* **Assigned task**
With the pictures removed, please write out every line below exactly as given.

* **Data provided**
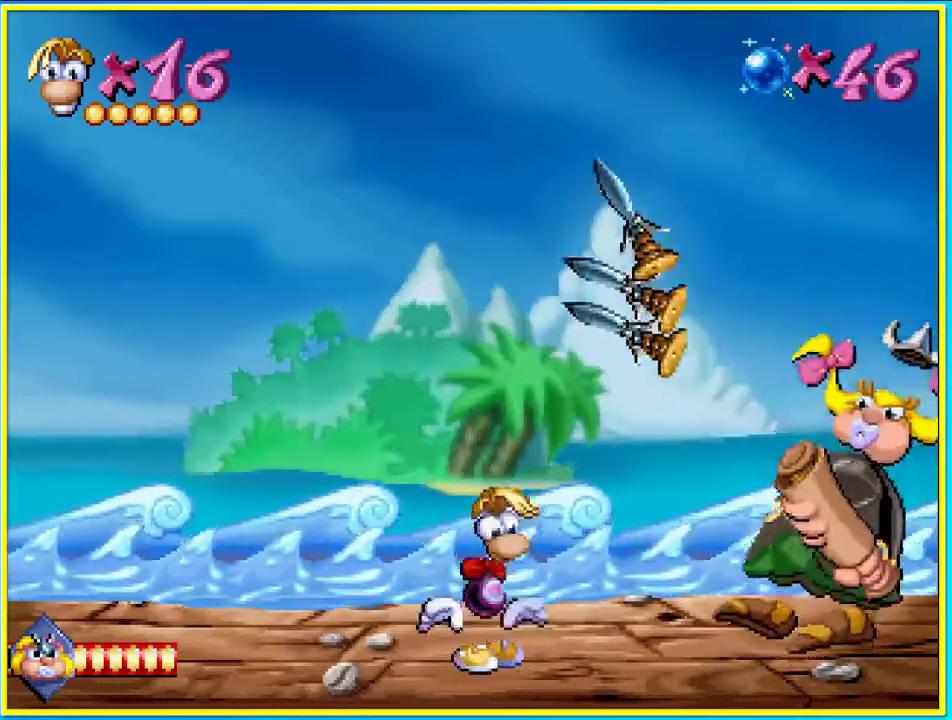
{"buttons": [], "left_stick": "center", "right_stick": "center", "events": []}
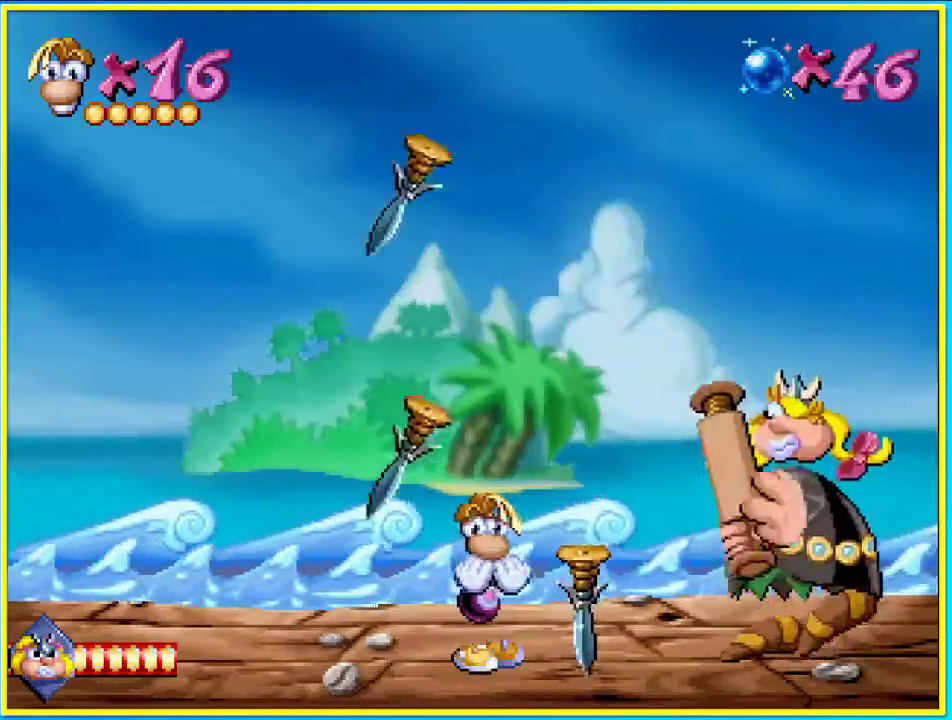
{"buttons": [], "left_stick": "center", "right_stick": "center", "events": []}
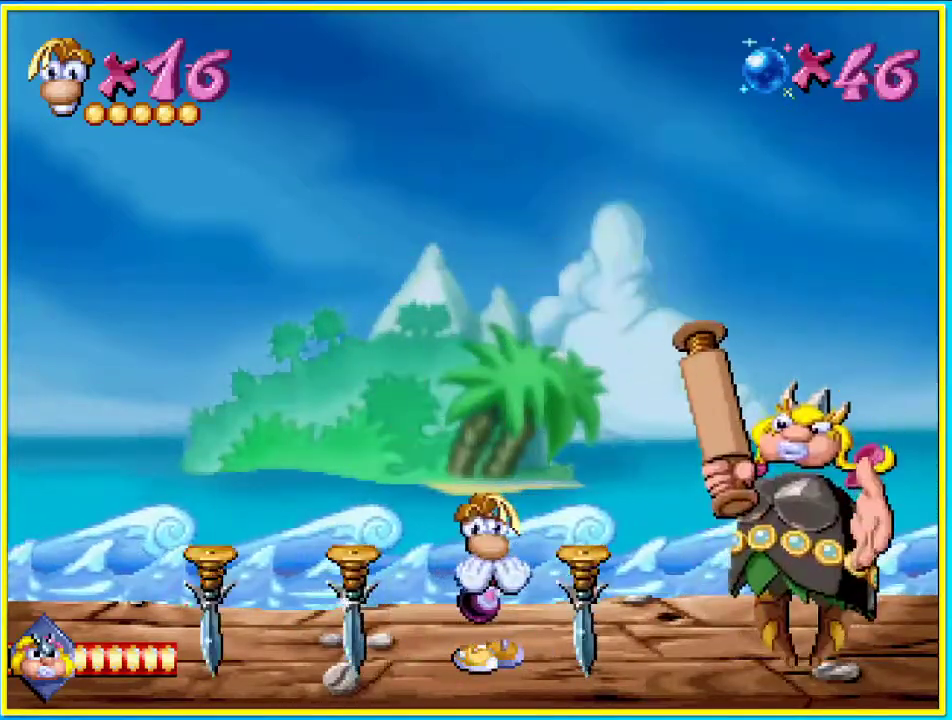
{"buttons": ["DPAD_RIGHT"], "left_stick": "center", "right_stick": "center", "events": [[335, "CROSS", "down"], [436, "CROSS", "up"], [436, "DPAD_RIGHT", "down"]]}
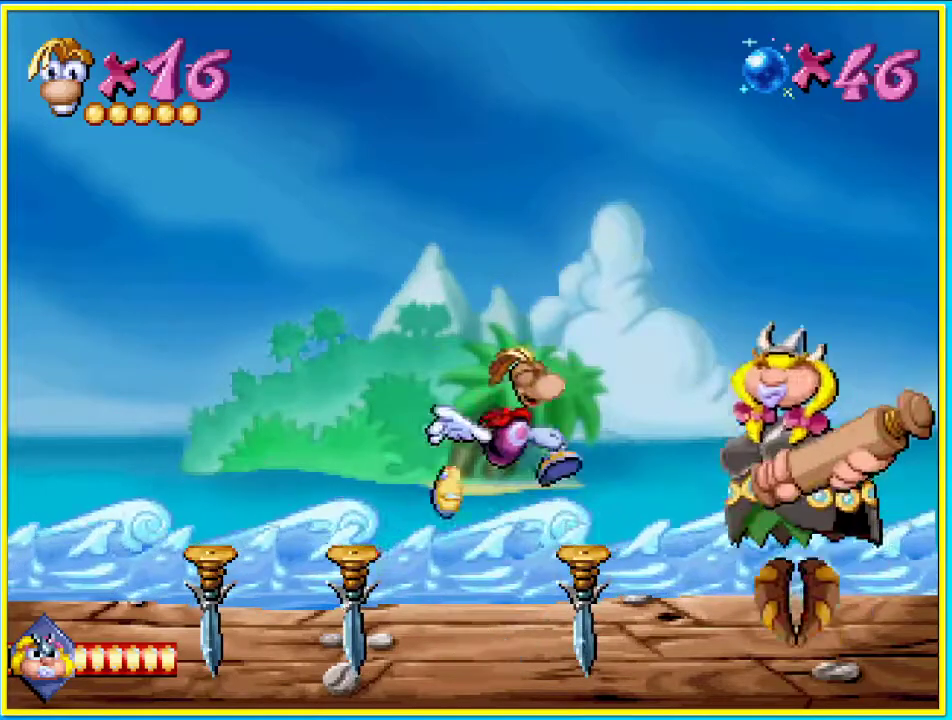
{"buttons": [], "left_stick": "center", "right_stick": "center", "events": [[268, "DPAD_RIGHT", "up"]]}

* **Task answer**
{"buttons": [], "left_stick": "center", "right_stick": "center", "events": []}
{"buttons": [], "left_stick": "center", "right_stick": "center", "events": []}
{"buttons": ["DPAD_RIGHT"], "left_stick": "center", "right_stick": "center", "events": [[335, "CROSS", "down"], [436, "CROSS", "up"], [436, "DPAD_RIGHT", "down"]]}
{"buttons": [], "left_stick": "center", "right_stick": "center", "events": [[268, "DPAD_RIGHT", "up"]]}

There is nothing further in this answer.